▸ What the task requires:
Taking the line with "A entrada e" as the first and the last line of the entries as the final one, copy that span exactly.
────────────────
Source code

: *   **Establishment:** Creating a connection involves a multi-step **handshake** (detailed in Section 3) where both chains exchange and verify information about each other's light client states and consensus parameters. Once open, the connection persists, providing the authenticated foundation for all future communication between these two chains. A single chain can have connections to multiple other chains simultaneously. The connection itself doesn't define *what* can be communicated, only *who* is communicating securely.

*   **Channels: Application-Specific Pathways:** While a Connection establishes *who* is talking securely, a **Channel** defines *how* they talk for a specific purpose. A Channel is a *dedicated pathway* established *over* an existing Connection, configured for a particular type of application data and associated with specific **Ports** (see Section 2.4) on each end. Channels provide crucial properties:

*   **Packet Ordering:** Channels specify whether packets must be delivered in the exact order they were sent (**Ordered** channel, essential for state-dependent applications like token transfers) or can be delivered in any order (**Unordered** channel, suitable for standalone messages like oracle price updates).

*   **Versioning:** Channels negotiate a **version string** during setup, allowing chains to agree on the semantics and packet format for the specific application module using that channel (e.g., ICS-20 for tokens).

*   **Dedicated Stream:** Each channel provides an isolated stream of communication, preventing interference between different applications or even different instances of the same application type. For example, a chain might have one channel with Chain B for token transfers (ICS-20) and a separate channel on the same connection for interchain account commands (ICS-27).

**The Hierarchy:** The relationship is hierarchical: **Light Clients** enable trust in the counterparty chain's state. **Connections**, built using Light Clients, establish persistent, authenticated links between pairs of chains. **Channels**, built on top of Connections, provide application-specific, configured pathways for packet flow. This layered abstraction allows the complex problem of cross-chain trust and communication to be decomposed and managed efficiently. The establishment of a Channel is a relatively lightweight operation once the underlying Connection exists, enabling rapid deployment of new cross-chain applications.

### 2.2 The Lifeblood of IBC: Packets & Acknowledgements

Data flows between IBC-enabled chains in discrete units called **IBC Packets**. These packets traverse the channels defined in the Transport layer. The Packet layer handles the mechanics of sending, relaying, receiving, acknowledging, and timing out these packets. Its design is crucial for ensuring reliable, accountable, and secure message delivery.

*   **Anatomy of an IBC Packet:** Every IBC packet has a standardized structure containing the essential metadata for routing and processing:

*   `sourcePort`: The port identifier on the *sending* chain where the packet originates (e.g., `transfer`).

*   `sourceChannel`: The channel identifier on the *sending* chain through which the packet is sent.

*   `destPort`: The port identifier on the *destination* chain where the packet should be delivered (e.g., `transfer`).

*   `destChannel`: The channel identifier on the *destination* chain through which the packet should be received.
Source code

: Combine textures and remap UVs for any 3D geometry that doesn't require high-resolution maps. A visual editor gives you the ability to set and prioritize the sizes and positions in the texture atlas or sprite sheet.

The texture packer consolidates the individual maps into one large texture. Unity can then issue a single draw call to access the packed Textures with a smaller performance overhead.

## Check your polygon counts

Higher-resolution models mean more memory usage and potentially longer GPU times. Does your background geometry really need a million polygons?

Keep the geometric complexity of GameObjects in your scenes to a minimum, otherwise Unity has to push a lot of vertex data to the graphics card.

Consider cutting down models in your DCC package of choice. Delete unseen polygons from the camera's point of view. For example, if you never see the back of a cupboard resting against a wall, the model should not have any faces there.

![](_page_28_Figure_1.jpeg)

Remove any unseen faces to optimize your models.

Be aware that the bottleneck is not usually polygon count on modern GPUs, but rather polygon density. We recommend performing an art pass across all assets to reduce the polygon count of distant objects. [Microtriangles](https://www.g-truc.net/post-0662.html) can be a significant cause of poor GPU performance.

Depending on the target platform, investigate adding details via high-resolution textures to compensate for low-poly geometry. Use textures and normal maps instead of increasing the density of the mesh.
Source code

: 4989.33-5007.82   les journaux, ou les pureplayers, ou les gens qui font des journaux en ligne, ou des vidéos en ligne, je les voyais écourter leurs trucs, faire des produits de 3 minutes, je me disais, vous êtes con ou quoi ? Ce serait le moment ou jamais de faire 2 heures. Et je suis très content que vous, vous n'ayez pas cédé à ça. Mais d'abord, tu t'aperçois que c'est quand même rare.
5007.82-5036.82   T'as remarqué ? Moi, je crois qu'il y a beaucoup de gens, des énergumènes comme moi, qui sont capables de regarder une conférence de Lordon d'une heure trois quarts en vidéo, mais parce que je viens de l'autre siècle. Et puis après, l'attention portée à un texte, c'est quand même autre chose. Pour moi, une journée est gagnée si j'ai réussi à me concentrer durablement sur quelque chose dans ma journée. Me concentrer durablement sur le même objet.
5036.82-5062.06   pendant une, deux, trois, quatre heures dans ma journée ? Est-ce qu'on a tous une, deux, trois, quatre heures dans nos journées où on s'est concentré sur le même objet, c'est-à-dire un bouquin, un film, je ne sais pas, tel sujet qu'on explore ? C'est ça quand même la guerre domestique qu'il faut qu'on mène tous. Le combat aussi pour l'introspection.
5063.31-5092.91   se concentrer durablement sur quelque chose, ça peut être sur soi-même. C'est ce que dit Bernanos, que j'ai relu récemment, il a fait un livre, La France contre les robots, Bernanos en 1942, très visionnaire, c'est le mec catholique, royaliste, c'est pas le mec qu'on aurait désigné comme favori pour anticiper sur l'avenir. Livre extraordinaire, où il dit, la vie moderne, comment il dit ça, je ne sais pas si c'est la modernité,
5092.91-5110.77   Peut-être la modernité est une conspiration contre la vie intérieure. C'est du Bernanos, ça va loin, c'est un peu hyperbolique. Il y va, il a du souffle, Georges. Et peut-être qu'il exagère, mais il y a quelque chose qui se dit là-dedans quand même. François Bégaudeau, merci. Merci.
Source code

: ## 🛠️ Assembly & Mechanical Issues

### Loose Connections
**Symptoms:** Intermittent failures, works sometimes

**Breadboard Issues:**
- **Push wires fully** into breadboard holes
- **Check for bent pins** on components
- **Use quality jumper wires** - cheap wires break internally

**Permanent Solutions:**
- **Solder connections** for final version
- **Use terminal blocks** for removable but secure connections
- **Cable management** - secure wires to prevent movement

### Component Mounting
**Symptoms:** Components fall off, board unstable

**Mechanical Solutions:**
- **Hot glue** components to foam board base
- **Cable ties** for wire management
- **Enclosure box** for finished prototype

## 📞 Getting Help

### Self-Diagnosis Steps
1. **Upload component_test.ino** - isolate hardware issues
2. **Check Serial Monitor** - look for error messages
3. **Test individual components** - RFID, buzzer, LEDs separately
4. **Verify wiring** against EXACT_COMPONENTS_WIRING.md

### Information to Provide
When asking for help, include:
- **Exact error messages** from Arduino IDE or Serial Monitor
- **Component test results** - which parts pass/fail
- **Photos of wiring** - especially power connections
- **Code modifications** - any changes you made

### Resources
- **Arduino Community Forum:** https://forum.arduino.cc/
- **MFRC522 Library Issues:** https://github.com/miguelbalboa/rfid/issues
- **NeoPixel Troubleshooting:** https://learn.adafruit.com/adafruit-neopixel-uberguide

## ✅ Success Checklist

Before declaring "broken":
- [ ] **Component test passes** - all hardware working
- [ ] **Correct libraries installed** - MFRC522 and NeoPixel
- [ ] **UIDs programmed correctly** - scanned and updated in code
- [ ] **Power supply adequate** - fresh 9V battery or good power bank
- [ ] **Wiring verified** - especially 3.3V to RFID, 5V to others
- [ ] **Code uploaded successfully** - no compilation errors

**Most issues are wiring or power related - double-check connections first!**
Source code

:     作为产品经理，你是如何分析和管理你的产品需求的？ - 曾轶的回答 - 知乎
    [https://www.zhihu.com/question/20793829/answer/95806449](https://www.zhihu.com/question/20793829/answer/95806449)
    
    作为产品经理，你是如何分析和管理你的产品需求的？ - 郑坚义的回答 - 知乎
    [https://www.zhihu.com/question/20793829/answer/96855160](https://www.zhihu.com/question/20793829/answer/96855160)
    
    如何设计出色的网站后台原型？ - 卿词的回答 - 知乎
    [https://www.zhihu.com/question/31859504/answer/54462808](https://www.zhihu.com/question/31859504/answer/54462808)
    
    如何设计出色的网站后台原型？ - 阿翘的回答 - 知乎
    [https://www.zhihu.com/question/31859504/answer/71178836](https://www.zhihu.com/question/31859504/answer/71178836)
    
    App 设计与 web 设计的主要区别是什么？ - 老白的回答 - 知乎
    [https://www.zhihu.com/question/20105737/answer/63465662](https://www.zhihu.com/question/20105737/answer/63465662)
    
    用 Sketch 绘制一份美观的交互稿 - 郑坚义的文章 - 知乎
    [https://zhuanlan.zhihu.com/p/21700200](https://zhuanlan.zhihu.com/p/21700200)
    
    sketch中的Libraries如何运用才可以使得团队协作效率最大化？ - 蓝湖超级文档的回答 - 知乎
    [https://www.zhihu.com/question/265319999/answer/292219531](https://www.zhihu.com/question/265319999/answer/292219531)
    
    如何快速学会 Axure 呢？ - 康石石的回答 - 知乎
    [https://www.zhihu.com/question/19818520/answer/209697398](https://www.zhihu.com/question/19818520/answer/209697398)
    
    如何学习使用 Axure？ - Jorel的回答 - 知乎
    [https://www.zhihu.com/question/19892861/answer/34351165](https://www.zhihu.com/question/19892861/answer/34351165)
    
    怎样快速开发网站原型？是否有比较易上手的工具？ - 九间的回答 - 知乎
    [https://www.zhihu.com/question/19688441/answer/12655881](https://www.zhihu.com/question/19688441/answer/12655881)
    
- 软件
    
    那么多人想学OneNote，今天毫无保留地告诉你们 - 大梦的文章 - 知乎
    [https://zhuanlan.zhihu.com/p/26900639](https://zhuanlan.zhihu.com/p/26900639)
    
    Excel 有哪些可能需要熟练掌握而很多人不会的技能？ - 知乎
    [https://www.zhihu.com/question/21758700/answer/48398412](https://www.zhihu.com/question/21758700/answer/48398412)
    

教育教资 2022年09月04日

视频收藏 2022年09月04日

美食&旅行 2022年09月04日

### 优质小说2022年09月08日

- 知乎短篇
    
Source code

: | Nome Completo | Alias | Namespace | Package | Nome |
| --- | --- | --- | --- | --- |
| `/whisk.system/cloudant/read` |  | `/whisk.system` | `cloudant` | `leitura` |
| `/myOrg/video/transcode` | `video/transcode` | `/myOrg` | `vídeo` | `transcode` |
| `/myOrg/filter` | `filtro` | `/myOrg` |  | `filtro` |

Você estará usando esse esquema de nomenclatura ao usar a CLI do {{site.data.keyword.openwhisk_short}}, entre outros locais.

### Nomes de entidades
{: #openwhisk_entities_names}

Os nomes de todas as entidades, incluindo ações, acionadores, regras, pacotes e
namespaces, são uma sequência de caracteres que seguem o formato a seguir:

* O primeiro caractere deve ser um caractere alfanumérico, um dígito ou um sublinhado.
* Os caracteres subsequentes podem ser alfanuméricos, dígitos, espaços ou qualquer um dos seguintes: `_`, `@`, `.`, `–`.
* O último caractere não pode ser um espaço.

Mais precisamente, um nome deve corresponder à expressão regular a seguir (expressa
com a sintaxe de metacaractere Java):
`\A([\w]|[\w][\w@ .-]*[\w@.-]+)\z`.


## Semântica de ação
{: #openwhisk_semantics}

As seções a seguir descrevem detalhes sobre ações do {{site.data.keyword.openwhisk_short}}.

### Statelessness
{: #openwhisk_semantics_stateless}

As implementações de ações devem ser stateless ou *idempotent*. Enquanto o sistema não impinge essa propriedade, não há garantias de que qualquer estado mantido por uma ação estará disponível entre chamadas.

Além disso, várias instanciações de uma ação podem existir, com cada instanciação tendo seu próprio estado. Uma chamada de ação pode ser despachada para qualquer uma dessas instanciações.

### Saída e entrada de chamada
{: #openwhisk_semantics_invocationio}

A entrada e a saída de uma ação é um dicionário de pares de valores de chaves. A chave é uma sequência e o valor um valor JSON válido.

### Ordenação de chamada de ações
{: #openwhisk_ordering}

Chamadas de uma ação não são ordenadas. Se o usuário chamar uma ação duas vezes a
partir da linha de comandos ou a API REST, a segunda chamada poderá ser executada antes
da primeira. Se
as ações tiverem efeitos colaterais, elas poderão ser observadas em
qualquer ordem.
────────────────
▸ Response to this task:
A entrada e a saída de uma ação é um dicionário de pares de valores de chaves. A chave é uma sequência e o valor um valor JSON válido.

### Ordenação de chamada de ações
{: #openwhisk_ordering}

Chamadas de uma ação não são ordenadas. Se o usuário chamar uma ação duas vezes a
partir da linha de comandos ou a API REST, a segunda chamada poderá ser executada antes
da primeira. Se
as ações tiverem efeitos colaterais, elas poderão ser observadas em
qualquer ordem.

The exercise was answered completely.